> _YOUR GOAL_
Please return, word for word, the line containing "directions_car" and each line after it through the end of the data below, and nothing else.

[[ RECORDS SUPPLIED, beginning ]]

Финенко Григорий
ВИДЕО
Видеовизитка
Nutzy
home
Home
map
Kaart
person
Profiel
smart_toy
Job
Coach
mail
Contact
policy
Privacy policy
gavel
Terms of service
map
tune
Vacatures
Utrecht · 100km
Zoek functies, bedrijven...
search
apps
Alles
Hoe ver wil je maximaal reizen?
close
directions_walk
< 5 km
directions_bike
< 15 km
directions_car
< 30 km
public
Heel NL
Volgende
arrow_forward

[[ RECORDS SUPPLIED, end ]]

> _ANSWER SECTION_
directions_car
< 30 km
public
Heel NL
Volgende
arrow_forward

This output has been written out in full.